Old Uncle George

What can we even call valuable these days? Not money, that’s for GOT DANG sure. Something far away and winking at us. It doesn’t want us to know it has a glass eye. Trust me, I know what I’m talking about.

Remember the Christmas party back in ’97?

Hysterical.

Gopher Planters

Find a kindred spirit,
fill it up with gopher planters,
Tell your friend that you’ll go strand ‘er,
Nothing much to fear, it.

What’s your motive, buddy?
Got a bindle on your shoulder,
I saw you sleepin’ on that boulder.
Look a little muddy.

I just want to see right here
what gopher planters do to you.
You might develop love for shoes
or burning in the ears.

Well, Yeah XXX

The devil’s in the derailing of that train, the baby crying for closure, the military brat skipping along the sidewalk in Atlanta while his father dodges bullets every day. Yeah, there’s plenty of devil all around us, surrounding our waking lives with the idea that we’re not good enough to do what we really want to do. But then the devil jumps into those who believe in themselves and wish to make a positive impact on this planet. The devil plants his slimy fist into their heart and slices a coin slot right at the top. The devil blinds men to the power of fellowship and turns them onto the scent of dirty green paper. The devil is in the television, in your aunt’s glass eye, in alcohol and energy drinks. The devil doesn’t pick and choose what to inhabit, he just throws himself into anything, willy nilly, until he’s gotten his fill of screwing around with us.

The devil. What an easy excuse.

We’re the devil, and we know it.

Attention Deficit

Why do I want attention? Honestly, I don’t want attention.

My words want attention. I want attention for my words, not my ego. Do I need to develop an overactive, self-indulgent, ridiculously aggressive ego in order to do anything with my life that makes me seem like an important person?

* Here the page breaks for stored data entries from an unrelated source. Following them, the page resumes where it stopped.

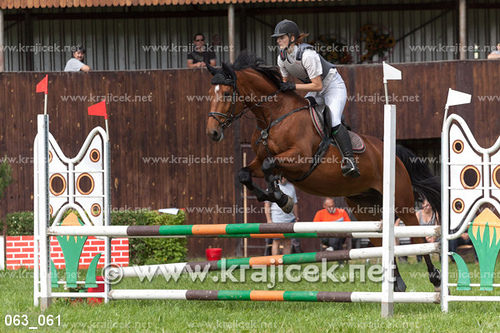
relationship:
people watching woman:
[59, 34, 213, 74] [271, 18, 360, 178]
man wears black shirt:
[186, 35, 219, 72] [187, 52, 220, 64]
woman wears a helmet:
[271, 18, 360, 178] [271, 17, 301, 39]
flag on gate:
[85, 95, 110, 118] [33, 115, 111, 302]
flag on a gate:
[446, 89, 473, 107] [441, 113, 500, 313]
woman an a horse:
[271, 18, 360, 178] [202, 57, 441, 293]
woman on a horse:
[271, 18, 360, 178] [202, 57, 441, 293]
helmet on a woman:
[271, 17, 301, 39] [271, 18, 360, 178]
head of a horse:
[206, 63, 248, 136] [202, 57, 441, 293]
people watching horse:
[59, 34, 213, 74] [202, 57, 441, 293]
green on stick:
[159, 225, 192, 234] [50, 220, 383, 237]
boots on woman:
[331, 123, 360, 173] [271, 18, 360, 178]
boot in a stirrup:
[331, 123, 360, 173] [339, 154, 356, 176]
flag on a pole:
[37, 76, 51, 93] [43, 96, 50, 309]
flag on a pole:
[383, 59, 402, 84] [383, 106, 397, 314]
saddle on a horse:
[307, 102, 367, 154] [202, 57, 441, 293]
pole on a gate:
[43, 96, 50, 309] [33, 115, 111, 302]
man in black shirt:
[186, 35, 219, 72] [187, 52, 220, 64]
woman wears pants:
[271, 18, 360, 178] [325, 65, 348, 121]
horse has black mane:
[202, 57, 441, 293] [215, 56, 292, 99]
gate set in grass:
[33, 115, 111, 302] [1, 257, 500, 331]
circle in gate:
[75, 171, 97, 197] [33, 115, 111, 302]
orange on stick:
[190, 225, 226, 239] [50, 220, 383, 237]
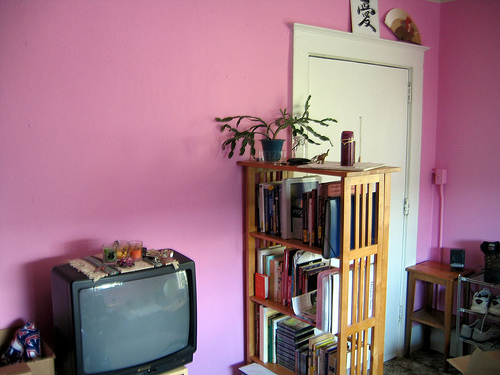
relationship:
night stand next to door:
[397, 247, 483, 371] [281, 15, 443, 371]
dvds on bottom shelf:
[277, 317, 306, 369] [243, 296, 382, 371]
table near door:
[401, 247, 461, 365] [281, 15, 443, 371]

What is importance? There’s no such thing as something being innately more important than anything else. Nature seems to understand this, yet humans decided that they don’t belong to the natural cycle that they step on and choke every day. The soul of a chicken is useless to the soul of a human until that chicken’s energy is converted into food matter and consumed by that human. By that point, the chicken’s soul has already transcended this plane and begun the selection process for another life somewhere in this universe (or perhaps another). That soul will earn an upgrade for its devout service to Earth’s common good.

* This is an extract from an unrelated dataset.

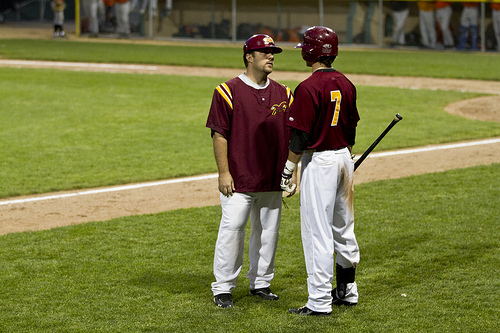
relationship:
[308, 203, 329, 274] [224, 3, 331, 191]
trousers of players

What’s my problem? I want my words to be read by people, and I want to be able to write these words for my life, undisturbed, peaceful, constantly inventing. That’s what I was brought into this shitty world to do, but I won’t be allowed a comfortable living if I insist on doing it like some sort of maverick poet. How dare I wish to explore the forefront of language to attempt a deeper connection with the cosmos?! I’m a real piece of work.

Well, Yeah XXIX

Seven grimy little speculatives prindle across my gallery floor, after I specifically told them to wipe their feet upon engaging in heavy humiliation for the sake of their beloved ancestors. I’m a liberal sort of person, but only so many things can run across my field of vision before my temples begin thumping and causing me a severe headache. The blurry vision and stammering retinas are not good for my prolonged curatory career, and I poured my heart into this endeavor. It’s a real shame when speculatives can’t obey my commands or even accommodate a quick gesture, and it has become clear to me that I must plow forward in this project by myself, leaving behind those little goobers for a sweeter reward. It’s on the horizon, blurry (due to my migraine or near-sightedness, I’m not sure) and promising colors galore, subdivided into hues unimaginable to folks behind me. I’ll get there first and gloat for seven seconds as my competitors reach my apex, only to find that I’ve laid a booby trap for them. As they tumble into this pit of despair (and crocodiles), I’ll be watching their descent and waving, hoping they’ll have the wherewithal to look up and regret their lemming impersonations.

Chronicles of I – #6

For I told my butcher: “I want gravy with that”. Now and forever, I shall always demand gravy on the side, never on top. I could care less whether or not my butcher has this gravy readymade for me at any given moment, as I pay the premium prices to keep him in business. The least he can do is simmer a pot in the back for my saucy pleasure. I will give him six business days to amend his practices, after which I shall seek new routes for obtaining my prepared meats and gravies.

Chronicles of I – #4

I haven’t folded any siblings at the present moment, though I’m confident to say that my upcoming moments will involve exponential growth in that arena. I’ve stumbled upon a great new widget for bending my brothers and sisters to my will, and I’m certain that, with a little practice, I can effectively coerce them into doing my bidding (at least 96% of the time). There are always going to be a few kinks in the system, but my reign as tyrannical overlord is bound to get its feet off the ground within the next calendar month. You can count on that, you cynical renegades, you.